Technospire
Posts
A brief introduction to programming languages and how to make one

A brief introduction to programming languages and how to make one

Shivoham Sud
June 25, 2024

A Brief Introduction to Programming Languages and How to Make One

Languages is a broad topic that sits at the heart of computer science. We all use programming languages every day, to program algorithms to solve problems, but wouldn't it be interesting to learn how these languages work, and then explore the question of how to make one for ourselves?

Before we begin we need to understand what a programming language is. As per Wikipedia, a programming language is a system of notation for writing computer programs; it is a way for us as a programmer to communicate our algorithm to a computer, and then allow the computer to execute it and return a result. However, a computer isn't a human and can only understand a series of 0s and 1s. So how do high-level programming languages such as Java and Python work?

Compilers vs Interpreters

We can "translate" this high-level code into machine code in two main ways. Let us first begin with compilers.

Compilers translate the entire high-level code into machine code in one go, creating an executable file, which is made up of machine code, that can be run by the hardware (independently of the source code) making compilers very fast. Another benefit of compilers is that errors can be found at compile time, before execution, which allows many types of errors to be caught early.

On the other hand, interpreters translate high-level code into machine code line-by-line and then execute it immediately. The advantage of this is that it does not use as much memory since we don't need to store an executable file this time. Another advantage is that interpreters can give you immediate feedback when they encounter an error and this can be useful during software development.

Interpreters are often used in scripting languages (a programming language used for automating tasks), whereas compilers are preferred when high performance is required. Ultimately, it depends on the specific requirements of the programmer.

Optimizations

Some languages, such as Java and C#, use a combination of compilation and interpretation. This works by the source code first being compiled into an intermediate representation such as byte code, and then interpreted or compiled again. An advantage of this is that you get performance optimizations as compiling the source code into byte code is more efficient than just interpreting the code line by line.

Languages like Java, also use a layer of abstraction over the hardware by running on a virtual machine. A virtual machine is software that allows you to emulate the hardware of a physical computer. The Java virtual machine is responsible for executing bytecode. The advantage of this abstraction is that the language gains platform independence because the byte code is portable. This means that the program is unaware of the underlying hardware architecture, therefore it can provide a consistent environment for Java programs regardless of what platform they are running on, hence Java programs are "write once, run anywhere".

The translation process

I would now like to briefly explain how this translation process works under the hood. First, we break the source code into tokens - this process is called lexing, or scanning. Each of these tokens is a meaningful piece of syntax that abides by the rules of the language we have defined. The way we can code this is simply a very smart switch statement that can recognize a series of characters to be an accepted piece of syntax in the programming language.

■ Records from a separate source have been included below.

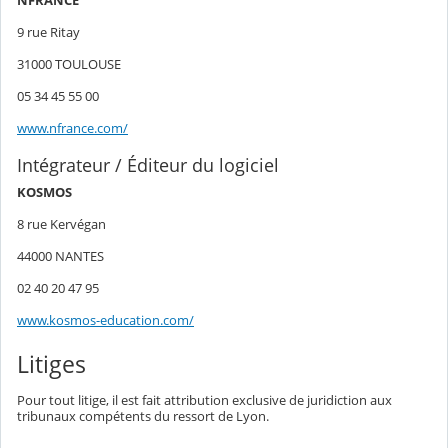
NFRANCE
9 rue Ritay
31000 TOULOUSE
05 34 45 55 00
www.nfrance.com/
Intégrateur / Éditeur du logiciel
KOSMOS
8 rue Kervégan
44000 NANTES
02 40 20 47 95
www.kosmos-education.com/
Litiges
Pour tout litige, il est fait attribution exclusive de juridiction aux
tribunaux compétents du ressort de Lyon.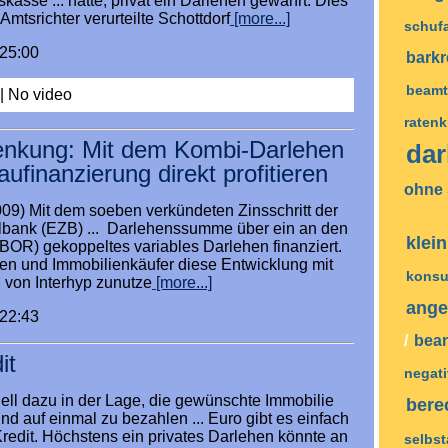
skasse ... hatte, privat ein Darlehen gewährt. Dies
Amtsrichter verurteilte Schottdorf
[more...]
schuf
:25:00
barkr
beamt
|
No video
ratenk
enkung: Mit dem Kombi-Darlehen
da
ufinanzierung direkt profitieren
ohne
09) Mit dem soeben verkündeten Zinsschritt der
lbank (EZB) ... Darlehenssumme über ein an den
klei
OR) gekoppeltes variables Darlehen finanziert.
rren und Immobilienkäufer diese Entwicklung mit
konsu
von Interhyp zunutze
[more...]
ang
:22:43
/
bea
it
negat
iell dazu in der Lage, die gewünschte Immobilie
ber
d auf einmal zu bezahlen ... Euro gibt es einfach
Kredit. Höchstens ein privates Darlehen könnte an
selbs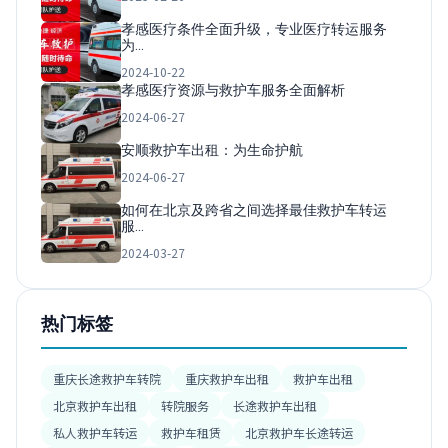
孝感医疗条件全面升级，专业医疗转运服务
为…
2024-10-22
孝感医疗资源与救护车服务全面解析
2024-06-27
安顺救护车出租：为生命护航
2024-06-27
如何在北京及跨省之间选择最佳救护车转运
服…
2024-03-27
热门标签
重庆长途救护车转院
重庆救护车出租
救护车出租
北京救护车出租
转院服务
长途救护车出租
私人救护车转运
救护车租赁
北京救护车长途转运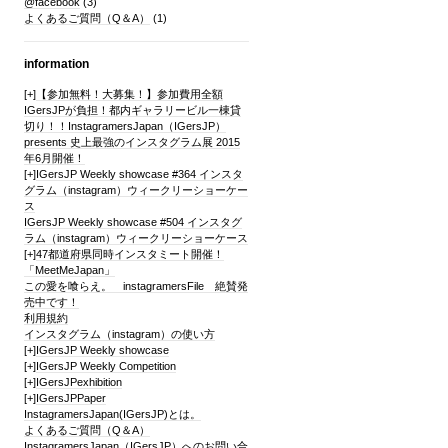
@facebook
(3)
よくあるご質問（Q＆A）
(1)
information
[+]
【参加無料！大募集！】参加費用全額
IGersJPが負担！都内ギャラリービル一棟貸
切り！！InstagramersJapan（IGersJP）
presents 史上最強のインスタグラム展 2015
年6月開催！
[+]
IGersJP Weekly showcase #364 インスタ
グラム（instagram）ウィークリーショーケー
ス
IGersJP Weekly showcase #504 インスタグ
ラム（instagram）ウィークリーショーケース
[+]
47都道府県同時インスタミート開催！
「MeetMeJapan」
この愛を喰らえ。 instagramersFile 絶賛発
売中です！
利用規約
インスタグラム（instagram）の使い方
[+]
IGersJP Weekly showcase
[+]
IGersJP Weekly Competition
[+]
IGersJPexhibition
[+]
IGersJPPaper
InstagramersJapan(IGersJP)とは。
よくあるご質問（Q＆A）
InstagramersJapan（IGersJP）へのお問い合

Now that we have this series of tokens, we need to parse through it. In the scanner we just created, an "alphabet" in this lexical grammar, would be a single character we inputted, and a "string" would be each token we created. In syntactical grammar, an "alphabet" is just a token we receive from the scanner, and a string is an expression generated from those tokens. This is the parser's job: to take a series of tokens and generate an expression. In the same way, we defined what a valid token was in our scanner, we need to define what a valid expression is for our parser. To do that we use the good old Backus Naur Form (or BNF). BNF is a meta-language used to unambiguously define the rules of a programming language. I think the best way to explain BNF is by showing it, so here is an example of BNF I have taken from a book I am reading:

Using the power of recursion, BNF can represent all the possible valid expressions written in a language. Since this grammar is recursive, if we were to implement these rules, we would have to use a syntax tree to form the data structure. Here is an example of a syntax tree we can create using the BNF above. Remember that the job of the parser is only to generate an expression from a series of tokens and not to evaluate anything.

Now that we have scanned through the data and parsed it before we can evaluate the tree we need to perform static analysis. In the parse tree above, when we are analyzing 2 * 3, we need to find where the identifiers for 2 and 3 have been defined and then we can wire them together. While we do this, we can make sure that both of these variables are being accessed within the scope that they have been defined in. As well as this, now that we know where both of the variables are defined we can check if their variables can support being multiplied together, if not then we can return a type error.

Finally, all we have to do is evaluate the tree. We can do this using a depth-first search, an algorithm where we go as far down a branch as possible, before backtracking and exploring another branch, until the entire tree has been explored.

Error handling

Before I wrap up, I would like to highlight the importance of error handling. There are so many things that can go wrong, such as syntax errors, type errors, and runtime errors, and it would be very annoying for a language to crash and burn every time we make a mistake. Good error handling ensures that the interpreter can provide meaningful feedback to the user, highlighting the location and nature of the error. This not only helps in debugging but also improves the overall user experience. Syntax errors, for example, should be detected during the parsing phase, with clear messages indicating unexpected tokens or misplaced symbols. Type errors should be caught during static analysis, ensuring operations are performed on compatible data types. Runtime errors, such as division by zero or null reference exceptions, should be handled in the evaluating phase to prevent the interpreter from crashing and to allow the program to recover or terminate gracefully. Overall, good error handling makes the language more resilient and user-friendly.

Conclusion

I have ended up writing quite a long article, however, I feel that this was the only way to serve justice on such an interesting topic. I hope that if you have made it this far, you have more clarity on what goes on under the hood when you press the run button on your IDE. Yet again, there are a lot of nuances I have not covered, so I would highly recommend reading the book Crafting Interpreters to learn more.